Frustrated by what they see as the legislature’s failure to provide adequate state aid, a group of low-wealth Montana school districts has launched a new round of the finance-equity challenge that led to the overturning of the state’s school-funding system three years ago.
In a suit filed last month, the 65 districts charge that the legislature has not provided sufficient financial support to bring the state’s foundation formula into compliance with a judge’s order to equalize education spending.
Responding to a suit filed by many of the same districts named in the most recent complaint, District Judge Henry Loble in 1988 declared the school-finance system unconstitutionally inequitable. His decision was later upheld by the state supreme court.
In June 1989, lawmakers approved legislation aimed at revising the finance system “to fully address equalization of funding,” including expenditures for transportation, retirement benefits, and capital improvements.

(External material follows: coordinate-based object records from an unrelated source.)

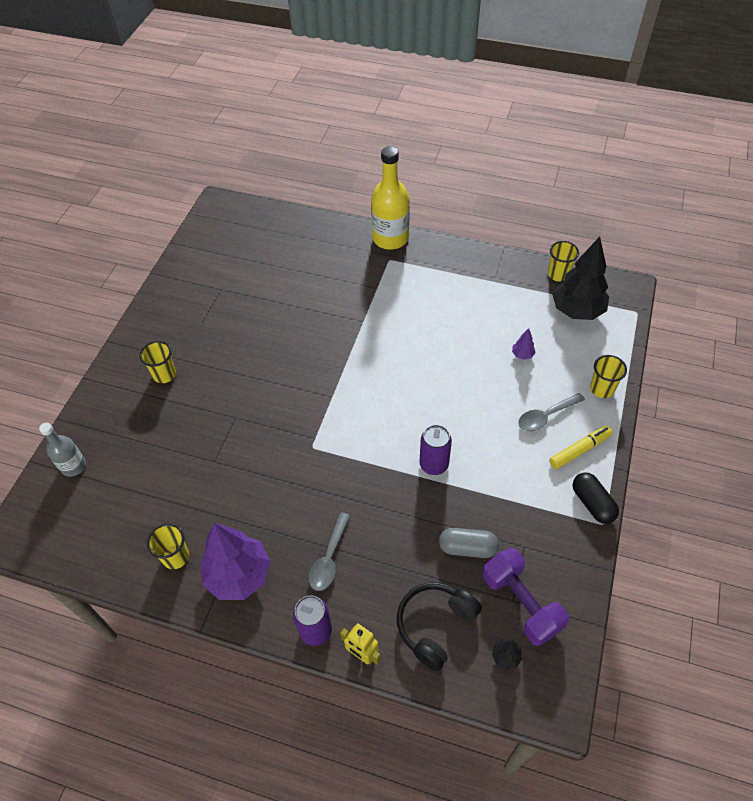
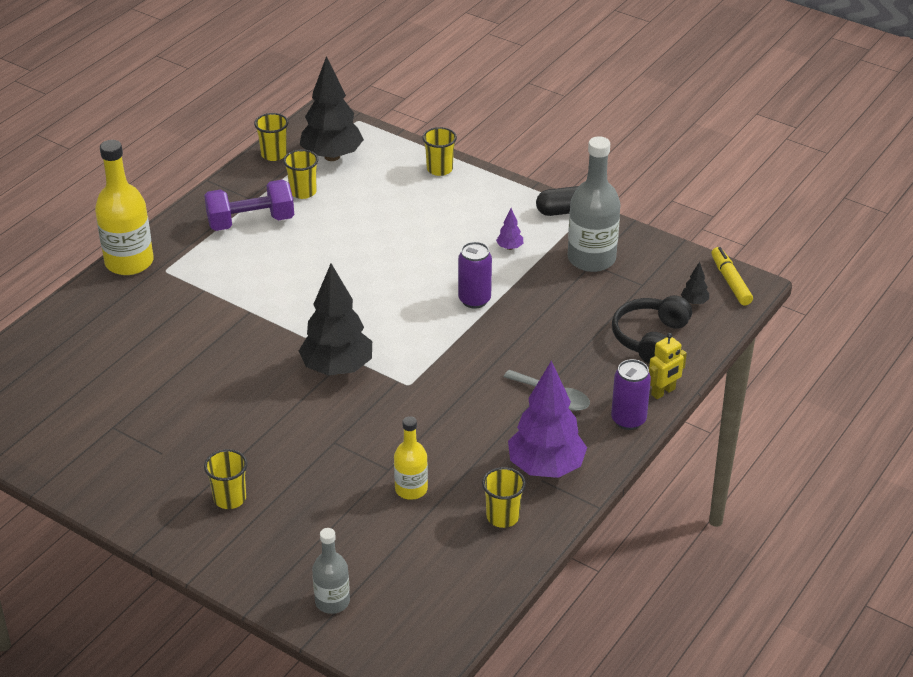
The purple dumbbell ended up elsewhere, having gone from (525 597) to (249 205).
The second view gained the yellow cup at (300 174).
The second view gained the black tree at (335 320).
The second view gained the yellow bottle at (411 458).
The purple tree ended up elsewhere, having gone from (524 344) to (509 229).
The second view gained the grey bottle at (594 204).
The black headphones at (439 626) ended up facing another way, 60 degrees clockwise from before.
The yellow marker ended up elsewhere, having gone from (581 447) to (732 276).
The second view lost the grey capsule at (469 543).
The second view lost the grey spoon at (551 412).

The new suit was filed by James H. Goetz, the Bozeman attorney who successfully argued the previous finance challenge.
In his brief, Mr. Goetz concedes that the new system “is an improvement” over the previous one. But, he argues, “substantial spending and mill-levy disparities still exist among the state’s school districts” that violate the state’s guarantee of “equality of educational opportunity.”
The suit also contends that the inequities result in part from the legislature’s unwillingness to “adequately fund the foundation program, thus forcing an excessive reliance” on local levies.
Representatives of the state education department have argued that the $879.5-million biennial budget approved this spring by the legislature will barely keep pace with inflation and will force districts to depend even more on local revenues to meet operating expenses.
The legislature this year approved extension of an income-tax surcharge that would have provided $24 million to schools over two years to help reduce reliance on local property taxes. But Gov. Stan Stephens successfully vetoed the measure, raising expectations that low-wealth districts would turn again to the courts. (See Education Week, May 8, 1991.)
The suit asks that the court declare both the present level of state aid and the school-finance system unconstitutional.--P.W.